Saved entries:
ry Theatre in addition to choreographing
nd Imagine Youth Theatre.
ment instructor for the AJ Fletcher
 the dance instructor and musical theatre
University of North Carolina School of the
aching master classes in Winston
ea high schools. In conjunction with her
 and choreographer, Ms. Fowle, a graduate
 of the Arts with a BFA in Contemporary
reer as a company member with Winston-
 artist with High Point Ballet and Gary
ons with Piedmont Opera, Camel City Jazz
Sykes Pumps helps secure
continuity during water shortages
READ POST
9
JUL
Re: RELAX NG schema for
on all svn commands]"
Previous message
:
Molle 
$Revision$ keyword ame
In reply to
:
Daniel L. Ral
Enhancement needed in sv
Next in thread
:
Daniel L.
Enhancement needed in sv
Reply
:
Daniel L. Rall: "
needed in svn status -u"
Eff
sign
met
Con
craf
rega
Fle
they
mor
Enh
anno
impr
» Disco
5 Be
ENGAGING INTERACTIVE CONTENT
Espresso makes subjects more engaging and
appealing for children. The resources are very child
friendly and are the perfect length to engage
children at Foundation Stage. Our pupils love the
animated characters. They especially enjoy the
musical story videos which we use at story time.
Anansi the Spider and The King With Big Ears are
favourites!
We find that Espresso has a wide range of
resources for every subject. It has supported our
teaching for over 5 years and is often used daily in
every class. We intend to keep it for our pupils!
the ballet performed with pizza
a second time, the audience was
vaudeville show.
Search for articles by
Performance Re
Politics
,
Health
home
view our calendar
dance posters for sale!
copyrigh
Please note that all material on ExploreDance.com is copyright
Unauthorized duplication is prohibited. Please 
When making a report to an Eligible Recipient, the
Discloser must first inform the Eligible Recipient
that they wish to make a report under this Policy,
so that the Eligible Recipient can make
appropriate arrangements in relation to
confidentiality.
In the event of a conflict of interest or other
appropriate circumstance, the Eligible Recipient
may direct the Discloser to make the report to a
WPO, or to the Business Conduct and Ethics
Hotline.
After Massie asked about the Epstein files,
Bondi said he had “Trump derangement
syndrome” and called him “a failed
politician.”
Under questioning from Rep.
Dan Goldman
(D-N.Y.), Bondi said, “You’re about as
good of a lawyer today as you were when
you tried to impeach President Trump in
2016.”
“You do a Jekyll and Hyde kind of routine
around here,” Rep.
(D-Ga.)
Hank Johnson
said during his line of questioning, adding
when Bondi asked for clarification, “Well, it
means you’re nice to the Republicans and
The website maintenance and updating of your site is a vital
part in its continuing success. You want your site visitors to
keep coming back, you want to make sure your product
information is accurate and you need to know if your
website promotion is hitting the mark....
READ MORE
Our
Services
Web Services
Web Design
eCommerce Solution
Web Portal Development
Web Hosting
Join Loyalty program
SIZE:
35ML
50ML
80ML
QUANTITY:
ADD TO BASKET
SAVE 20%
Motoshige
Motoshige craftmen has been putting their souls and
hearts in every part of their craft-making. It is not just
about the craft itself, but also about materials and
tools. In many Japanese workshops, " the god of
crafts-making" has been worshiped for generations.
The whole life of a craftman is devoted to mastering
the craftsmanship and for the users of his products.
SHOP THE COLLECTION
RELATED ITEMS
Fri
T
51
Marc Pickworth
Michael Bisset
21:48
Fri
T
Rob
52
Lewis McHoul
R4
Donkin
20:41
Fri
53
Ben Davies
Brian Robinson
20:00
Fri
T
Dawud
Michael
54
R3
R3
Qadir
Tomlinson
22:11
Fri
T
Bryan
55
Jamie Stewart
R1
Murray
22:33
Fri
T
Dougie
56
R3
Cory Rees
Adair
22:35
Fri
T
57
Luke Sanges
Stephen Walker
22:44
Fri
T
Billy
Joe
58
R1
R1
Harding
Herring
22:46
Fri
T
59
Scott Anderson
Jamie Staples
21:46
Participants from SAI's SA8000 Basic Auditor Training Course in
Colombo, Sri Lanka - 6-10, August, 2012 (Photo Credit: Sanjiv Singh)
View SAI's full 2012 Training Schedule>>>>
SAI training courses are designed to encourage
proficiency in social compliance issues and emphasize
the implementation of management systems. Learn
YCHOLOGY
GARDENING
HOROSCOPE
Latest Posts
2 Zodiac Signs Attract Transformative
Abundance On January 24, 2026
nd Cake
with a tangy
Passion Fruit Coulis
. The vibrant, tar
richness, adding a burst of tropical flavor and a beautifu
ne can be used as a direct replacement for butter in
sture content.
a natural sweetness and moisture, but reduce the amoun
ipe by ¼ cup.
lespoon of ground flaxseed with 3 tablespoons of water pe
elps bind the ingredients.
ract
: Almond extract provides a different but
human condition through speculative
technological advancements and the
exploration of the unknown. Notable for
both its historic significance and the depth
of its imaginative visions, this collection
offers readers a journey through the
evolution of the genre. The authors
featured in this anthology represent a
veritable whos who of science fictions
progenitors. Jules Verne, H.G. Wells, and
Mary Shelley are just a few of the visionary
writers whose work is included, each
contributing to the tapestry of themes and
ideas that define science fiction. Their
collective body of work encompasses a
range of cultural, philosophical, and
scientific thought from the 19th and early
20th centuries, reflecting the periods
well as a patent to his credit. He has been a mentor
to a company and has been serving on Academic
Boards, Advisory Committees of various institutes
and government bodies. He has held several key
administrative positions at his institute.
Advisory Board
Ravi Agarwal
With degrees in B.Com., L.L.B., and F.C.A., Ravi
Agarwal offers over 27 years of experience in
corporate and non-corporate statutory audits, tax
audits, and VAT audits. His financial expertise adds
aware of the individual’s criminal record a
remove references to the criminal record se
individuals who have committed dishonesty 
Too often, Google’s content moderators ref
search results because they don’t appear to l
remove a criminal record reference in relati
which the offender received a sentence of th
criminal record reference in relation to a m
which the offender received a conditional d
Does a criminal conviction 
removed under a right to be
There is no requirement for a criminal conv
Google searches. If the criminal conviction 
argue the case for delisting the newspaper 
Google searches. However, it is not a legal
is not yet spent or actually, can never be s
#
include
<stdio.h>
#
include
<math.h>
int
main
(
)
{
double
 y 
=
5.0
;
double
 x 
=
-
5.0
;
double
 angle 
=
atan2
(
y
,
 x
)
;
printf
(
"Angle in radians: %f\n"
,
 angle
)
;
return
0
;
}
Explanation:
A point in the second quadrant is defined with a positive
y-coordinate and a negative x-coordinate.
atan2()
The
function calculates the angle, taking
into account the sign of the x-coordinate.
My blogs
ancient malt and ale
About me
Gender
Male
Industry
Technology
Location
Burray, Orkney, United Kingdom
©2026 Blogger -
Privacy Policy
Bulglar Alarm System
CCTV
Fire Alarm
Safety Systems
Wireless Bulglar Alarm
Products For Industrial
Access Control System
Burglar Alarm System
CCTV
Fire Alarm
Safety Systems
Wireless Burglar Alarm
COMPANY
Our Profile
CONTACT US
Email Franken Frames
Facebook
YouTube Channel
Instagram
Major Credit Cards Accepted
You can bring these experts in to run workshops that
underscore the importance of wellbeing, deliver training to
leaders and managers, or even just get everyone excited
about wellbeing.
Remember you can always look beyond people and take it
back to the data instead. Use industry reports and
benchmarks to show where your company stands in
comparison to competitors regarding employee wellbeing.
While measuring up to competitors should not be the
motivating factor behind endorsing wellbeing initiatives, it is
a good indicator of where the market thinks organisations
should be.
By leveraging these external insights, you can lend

### Task directions
Write out, word for word, every line of the material from its first line through the line containing "vaudeville show.", including both of those lines.

### Solution for this problem
ry Theatre in addition to choreographing
nd Imagine Youth Theatre.
ment instructor for the AJ Fletcher
 the dance instructor and musical theatre
University of North Carolina School of the
aching master classes in Winston
ea high schools. In conjunction with her
 and choreographer, Ms. Fowle, a graduate
 of the Arts with a BFA in Contemporary
reer as a company member with Winston-
 artist with High Point Ballet and Gary
ons with Piedmont Opera, Camel City Jazz
Sykes Pumps helps secure
continuity during water shortages
READ POST
9
JUL
Re: RELAX NG schema for
on all svn commands]"
Previous message
:
Molle 
$Revision$ keyword ame
In reply to
:
Daniel L. Ral
Enhancement needed in sv
Next in thread
:
Daniel L.
Enhancement needed in sv
Reply
:
Daniel L. Rall: "
needed in svn status -u"
Eff
sign
met
Con
craf
rega
Fle
they
mor
Enh
anno
impr
» Disco
5 Be
ENGAGING INTERACTIVE CONTENT
Espresso makes subjects more engaging and
appealing for children. The resources are very child
friendly and are the perfect length to engage
children at Foundation Stage. Our pupils love the
animated characters. They especially enjoy the
musical story videos which we use at story time.
Anansi the Spider and The King With Big Ears are
favourites!
We find that Espresso has a wide range of
resources for every subject. It has supported our
teaching for over 5 years and is often used daily in
every class. We intend to keep it for our pupils!
the ballet performed with pizza
a second time, the audience was
vaudeville show.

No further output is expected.